_Source extract:_
►
Create a free profile to get unlimited access to exclusive show news, updates, and more!
The Real Life Story of Kitty and Robert Oppenheimer, and the Scandalous Beginning of Their Marriage
The relationship between Robert and Kitty Oppenheimer had all the drama in real life as it does on the silver screen.
Christopher Nolan’s new film, Oppenheimer, is a breathtaking biopic that tells the story of the titular J. Robert Oppenheimer (Cillian Murphy), the man primarily responsible for the creation of the atomic bomb. While the majority of the three-hour film focuses on the invention of the bomb in the deserts of New Mexico and the (metaphorical) fallout from the Trinity Test, Oppenheimer’s personal life is depicted, too, including his marriage with his wife, Kitty (Emily Blunt). And, their marriage had all the drama in real life as it did on the silver screen.
Inside the Real Life Marriage Between Robert and Kitty Oppenheimer
Kitty Puening, Before She Met Robert
Katherine "Kitty" Vissering Puening was born in Germany on August 8, 1910. When she was nearly 3, her family emigrated to the United States where they settled outside of Pittsburg. She grew up speaking German and English, eventually going to college and traveling to Germany to study in 1930. That’s where she met the first of her four husbands, an American music student named Frank Ramseyer. This marriage was annulled in 1933.
◄
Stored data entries
►
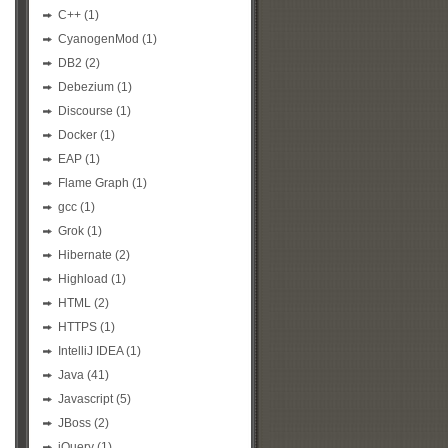
C++
(1)
CyanogenMod
(1)
DB2
(2)
Debezium
(1)
Discourse
(1)
Docker
(1)
EAP
(1)
Flame Graph
(1)
gcc
(1)
Grok
(1)
Hibernate
(2)
Highload
(1)
HTML
(2)
HTTPS
(1)
IntelliJ IDEA
(1)
Java
(41)
Javascript
(5)
JBoss
(2)
jQuery
(1)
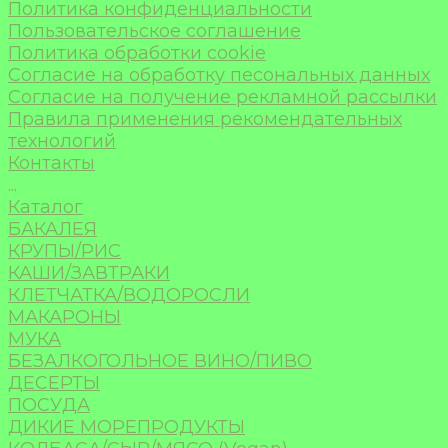
Политика конфиденциальности
Пользовательское соглашение
Политика обработки cookie
Согласие на обработку песональных данных
Согласие на получение рекламной рассылки
Правила применения рекомендательных
технологий
Контакты
...
Каталог
БАКАЛЕЯ
КРУПЫ/РИС
КАШИ/ЗАВТРАКИ
КЛЕТЧАТКА/ВОДОРОСЛИ
МАКАРОНЫ
МУКА
БЕЗАЛКОГОЛЬНОЕ ВИНО/ПИВО
ДЕСЕРТЫ
ПОСУДА
ДИКИЕ МОРЕПРОДУКТЫ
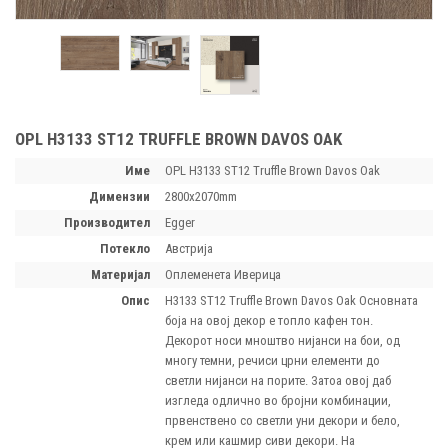
OPL H3133 ST12 TRUFFLE BROWN DAVOS OAK
Име
OPL H3133 ST12 Truffle Brown Davos Oak
димензии
2800х2070mm
производител
Egger
потекло
Австрија
материјал
Оплеменета Иверица
опис
H3133 ST12 Truffle Brown Davos Oak Основната
боја на овој декор е топло кафен тон.
Декорот носи мноштво нијанси на бои, од
многу темни, речиси црни елементи до
светли нијанси на порите. Затоа овој даб
изгледа одлично во бројни комбинации,
првенствено со светли уни декори и бело,
крем или кашмир сиви декори. На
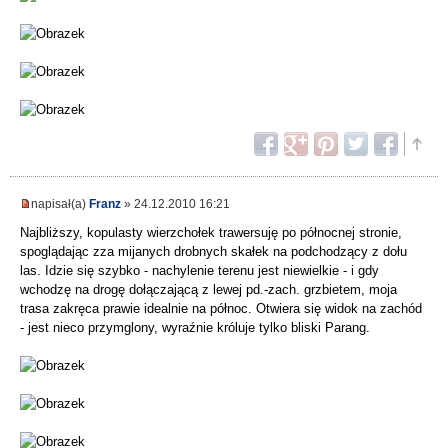
napisał(a)
Franz
» 24.12.2010 16:21
Najbliższy, kopulasty wierzchołek trawersuję po północnej stronie,
spoglądając zza mijanych drobnych skałek na podchodzący z dołu
las. Idzie się szybko - nachylenie terenu jest niewielkie - i gdy
wchodzę na drogę dołączającą z lewej pd.-zach. grzbietem, moja
trasa zakręca prawie idealnie na północ. Otwiera się widok na zachód
- jest nieco przymglony, wyraźnie króluje tylko bliski Parang.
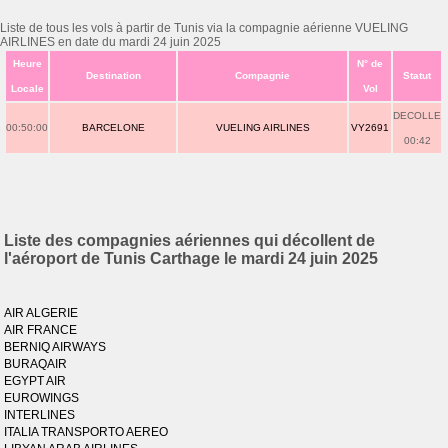
Liste de tous les vols à partir de Tunis via la compagnie aérienne VUELING
AIRLINES en date du mardi 24 juin 2025
Heure
N° de
Destination
Compagnie
Statut
Locale
Vol
DECOLLE
00:50:00
BARCELONE
VUELING AIRLINES
VY2691
00:42
Liste des compagnies aériennes qui décollent de
l'aéroport de Tunis Carthage le mardi 24 juin 2025
AIR ALGERIE
AIR FRANCE
BERNIQ AIRWAYS
BURAQAIR
EGYPT AIR
EUROWINGS
INTERLINES
ITALIA TRANSPORTO AEREO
◄
_Exercises to complete:_
a) Answer these questions from the article on Kitty and Robert Oppenheimer:
(i) Who plays Kitty in Christopher Nolan's film?
(ii) In what year did Kitty travel to Germany to study?
(iii) What was the name of Kitty's first husband?
b) Decide whether each statement agrees with the article on Kitty and Robert Oppenheimer. Answer yes or no and quote the words that settle it.
(i) The film runs about three hours.
(ii) Kitty was born in the United States.
(iii) Kitty's marriage to Frank Ramseyer ended in divorce.
c) Continue the article on Kitty and Robert Oppenheimer from its last sentence.
The records have no role in this work.

_Answers for the tasks:_
a)
(i) Emily Blunt
(ii) 1930
(iii) Frank Ramseyer

b)
(i) Yes: "the majority of the three-hour film"
(ii) No: "was born in Germany on August 8, 1910"
(iii) No: "This marriage was annulled in 1933."

c)
RELATED: The True Story of Oppenheimer’s First Love, Jean Tatlock, And How She Shaped His Views
At a New Year’s Eve party in 1933, Kitty met her second husband, Joseph Dallet, Jr., the Dartmouth-educated son of a prominent businessman. Four years prior, Dallet had joined the Communist Party of the United States, and after they got a common-law marriage, Kitty joined as well. They separated in 1936, but upon learning that her mother had been hiding Dallet’s letters to her, Kitty set out to follow him to Spain, where Dallet was volunteering to fight against fascists in the Spanish Civil War. They met up in France, but before Kitty could join him on the front lines in Spain, Dallet was killed.
Upon returning to the United States, Kitty enrolled at the University of Pennsylvania to continue her studies, eventually meeting Richard Stewart Harrison, a medical doctor. They were wed in 1938 and moved to Pasadena, California. That’s where she met J. Robert Oppenheimer.
How Did the Oppenheimer's Marriage Begin?
As seen in Oppenheimer, the pair met at a party and soon began having an affair. This was after Oppenheimer had broken up with Jean Tatlock (Florence Pugh), and he was dating around. Oppenheimer invited Kitty and her husband to join him for the summer at his New Mexico ranch, Perro Caliente, but Harrison declined. In 1940, Kitty became pregnant, and she and Harrison amicably divorced. She married Oppenheimer on November 2, 1940, and their son Peter was born the next year on May 12.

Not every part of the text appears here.